My understanding is that compared to BTC governance, a larger part of the process happen on-chain. Also there is a relatively smaller portion of nodes (baker) involved in creating/verifying blocks that must update. This allowed various protocol changes without forks over the years.

[–] locuester@lemmy.zip 0 points 10 hours ago (1 children)

It’s no different. A new version of the consensus code needs written and deployed.

That page you linked is the same on all chains. All have a proposal, discussion, implementation, waiting period (for code to be deployed), and activation. That’s just blockchain 101

[–] Hirom@beehaw.org 1 points 9 hours ago* (last edited 2 hours ago)

same on all chains. All have a proposal, discussion, implementation, waiting period (for code to be deployed), and activation

I though most of those steps didn't occur on-chain in the case of bitcoin. But I could be mistaken.

Would you mind sharing a link with the equivalent information on bitcoin, ie its governance process and how each governance operation (proposal, vote, activation ) is handled by the chain?

I'm looking at BIP-1. It explains how to submit a proposal via mailing list and versioned repository, ie off-chain.
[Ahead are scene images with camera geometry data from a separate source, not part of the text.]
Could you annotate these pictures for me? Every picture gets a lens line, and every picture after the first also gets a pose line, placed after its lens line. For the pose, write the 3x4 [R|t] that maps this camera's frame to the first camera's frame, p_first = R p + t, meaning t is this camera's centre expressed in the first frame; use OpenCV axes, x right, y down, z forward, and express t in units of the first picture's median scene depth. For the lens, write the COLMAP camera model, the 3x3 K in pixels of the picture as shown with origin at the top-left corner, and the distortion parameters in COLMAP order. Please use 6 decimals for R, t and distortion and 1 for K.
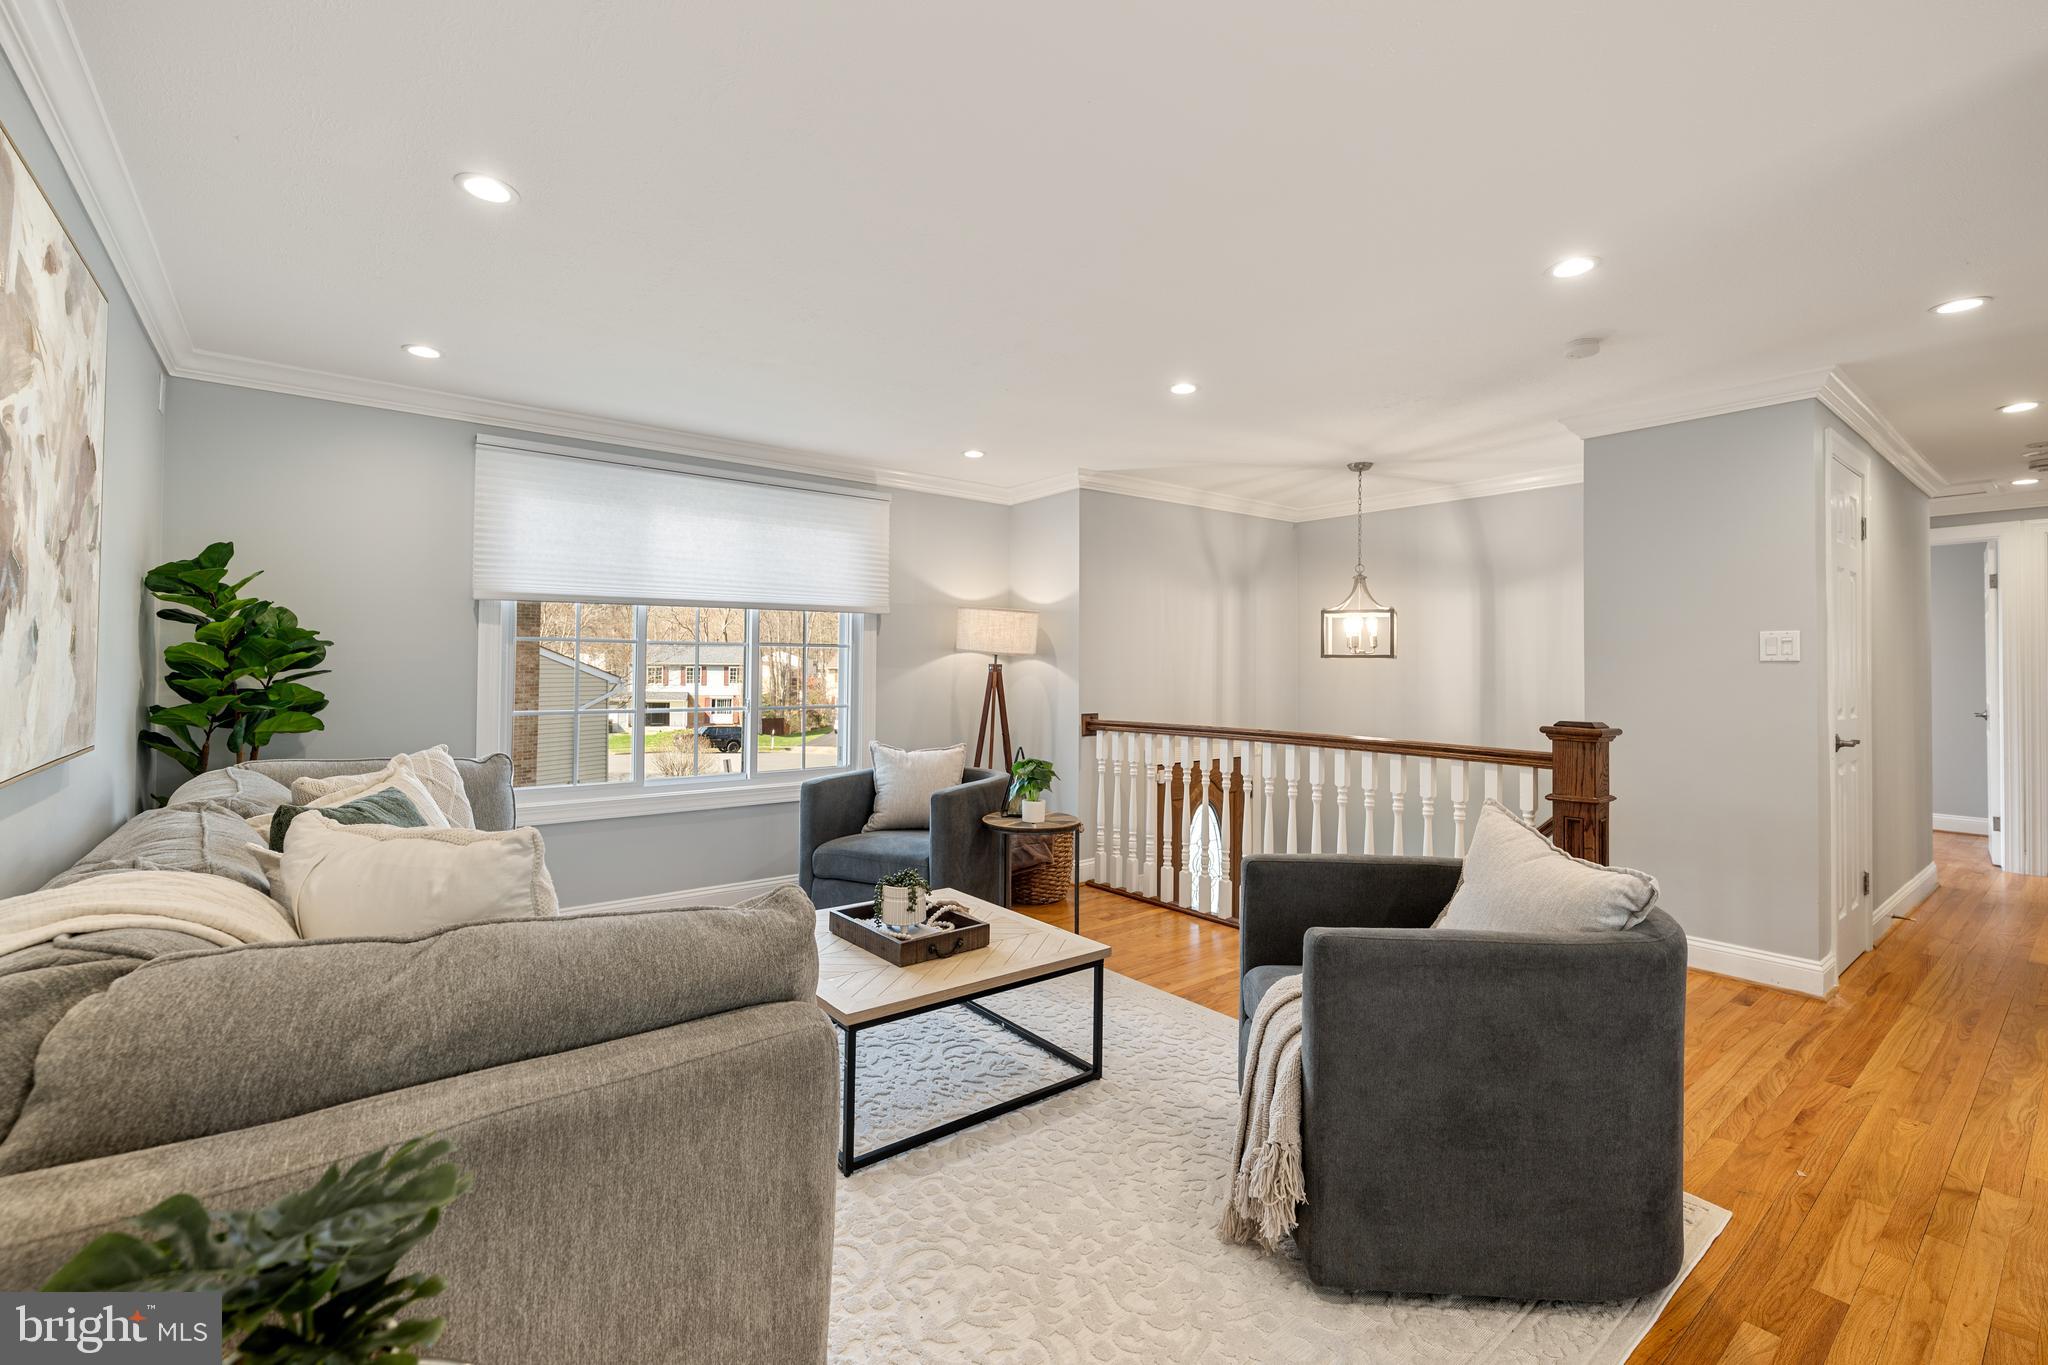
lens RADIAL K [[876.6, 0, 1009.5], [0, 876.6, 647.1], [0, 0, 1]] dist [-0.000456, 0.000724]
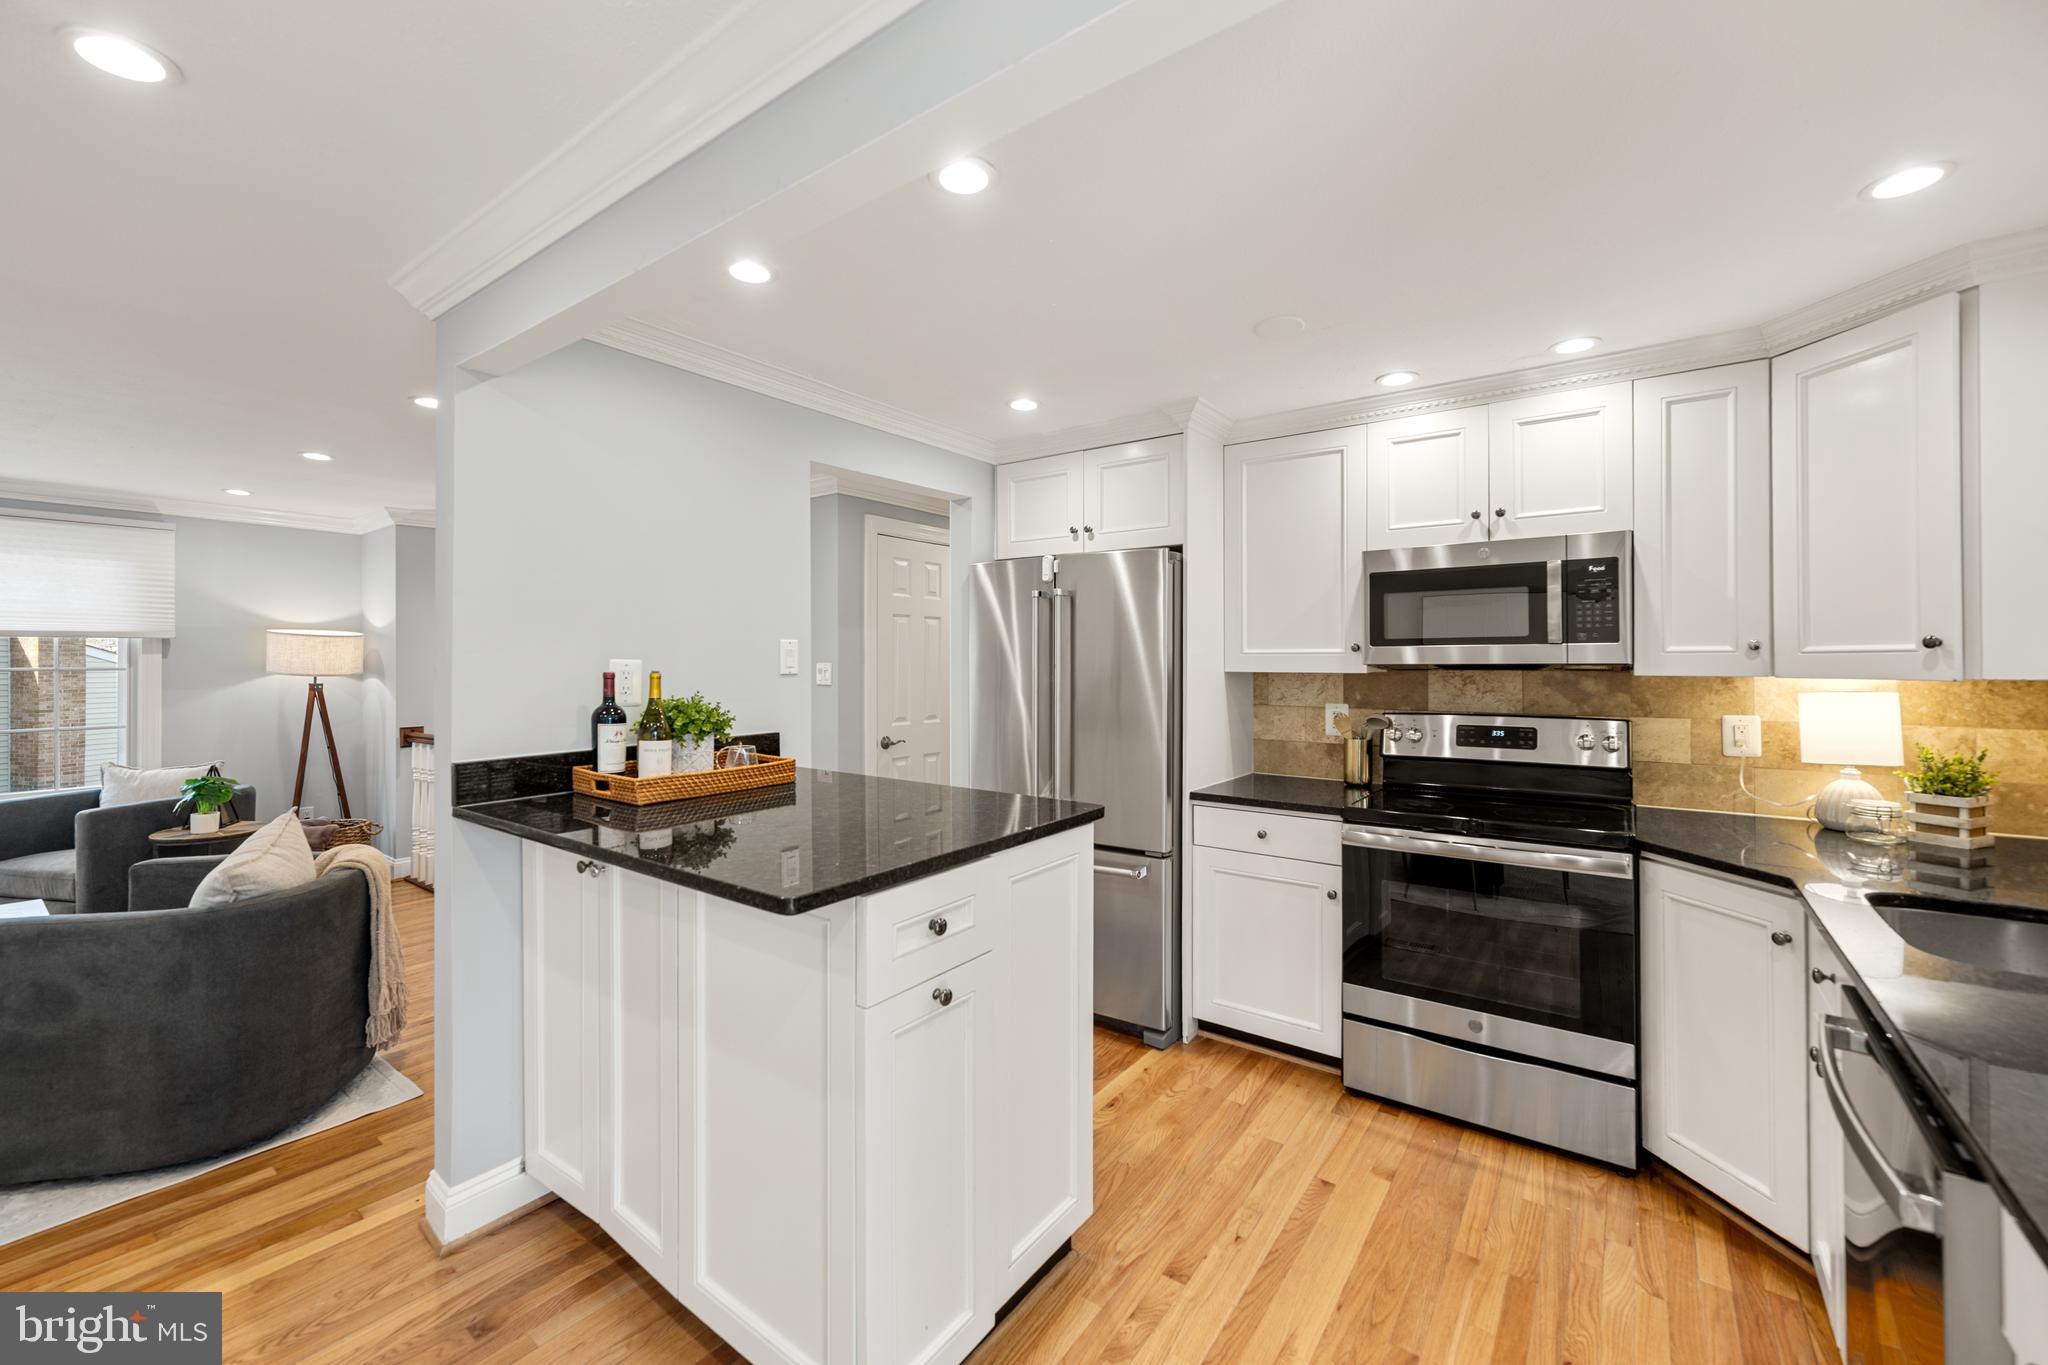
lens RADIAL K [[821.9, 0, 1026.0], [0, 821.9, 657.0], [0, 0, 1]] dist [-0.002900, 0.001364]
pose [[0.964057, -0.002339, 0.265685, 0.646562], [-0.003239, 0.999783, 0.020556, -0.042932], [-0.265675, -0.020677, 0.963841, -0.242716]]
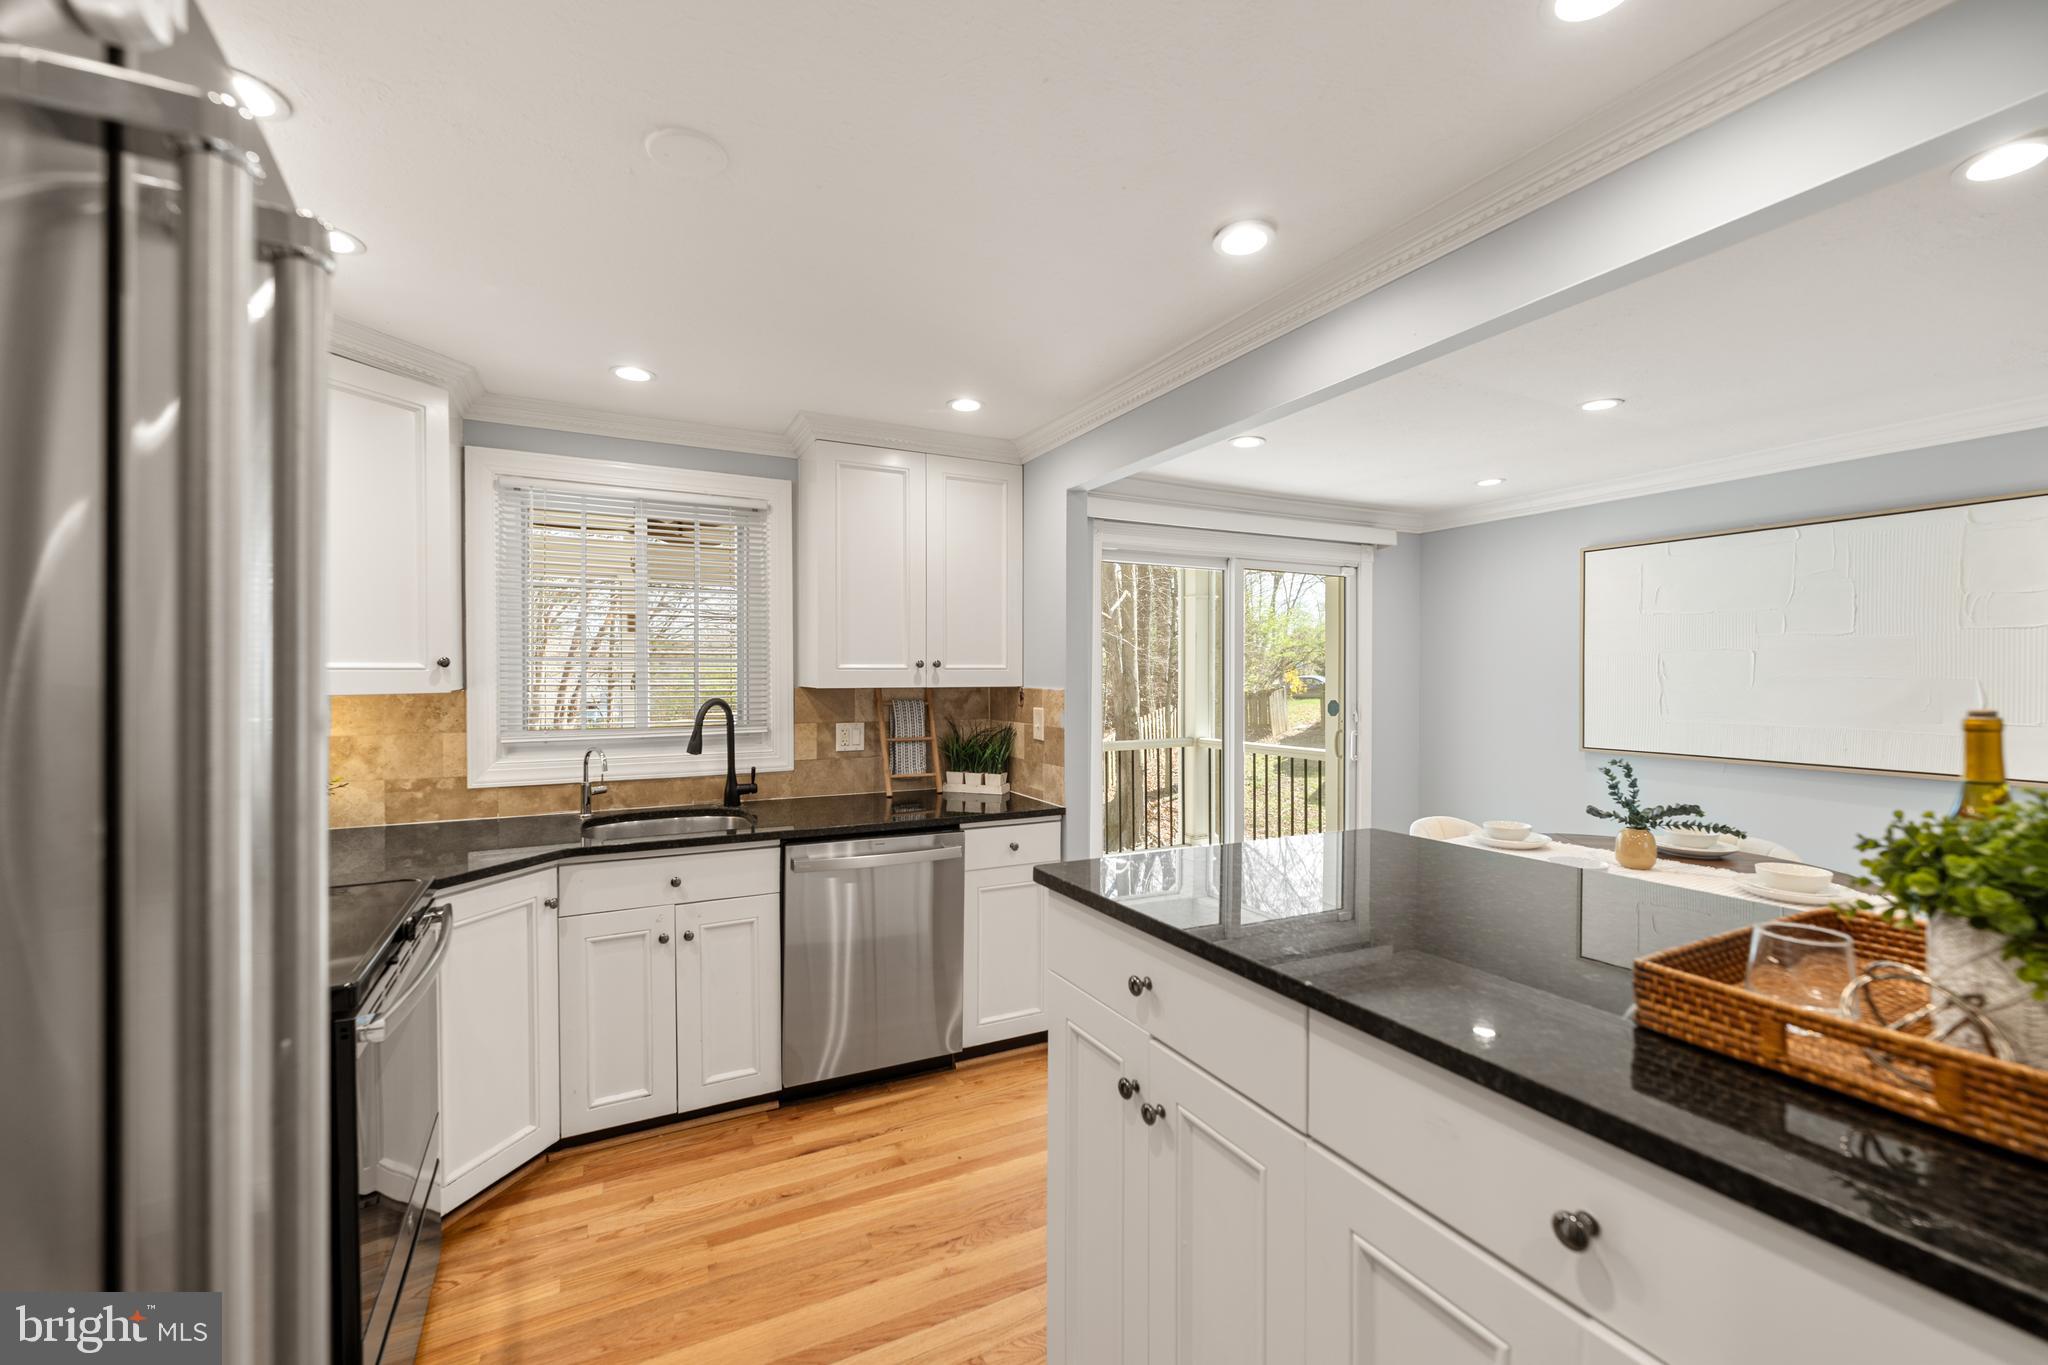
lens RADIAL K [[821.9, 0, 1012.0], [0, 821.9, 679.5], [0, 0, 1]] dist [-0.002900, 0.001364]
pose [[-0.983429, -0.002916, 0.181269, 0.754408], [-0.006929, 0.999745, -0.021512, -0.022052], [-0.181160, -0.022412, -0.983198, 0.533095]]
Also looking at BIP-9. It does rely on the chain for governance, and allow polling for the most popular soft-fork. But it focus on exclusively on testing soft forks, which severely limit its usefulness.

allowing multiple backward-compatible changes (further called "soft forks") to be deployed in parallel.

It seems BIP-9 doesn't provide a solution to propose/vote/activate the larger non-backward-compatible changes, ie doesn't help prevent hard forks. And big social and environmental issues affecting bitcoin probably require such large change.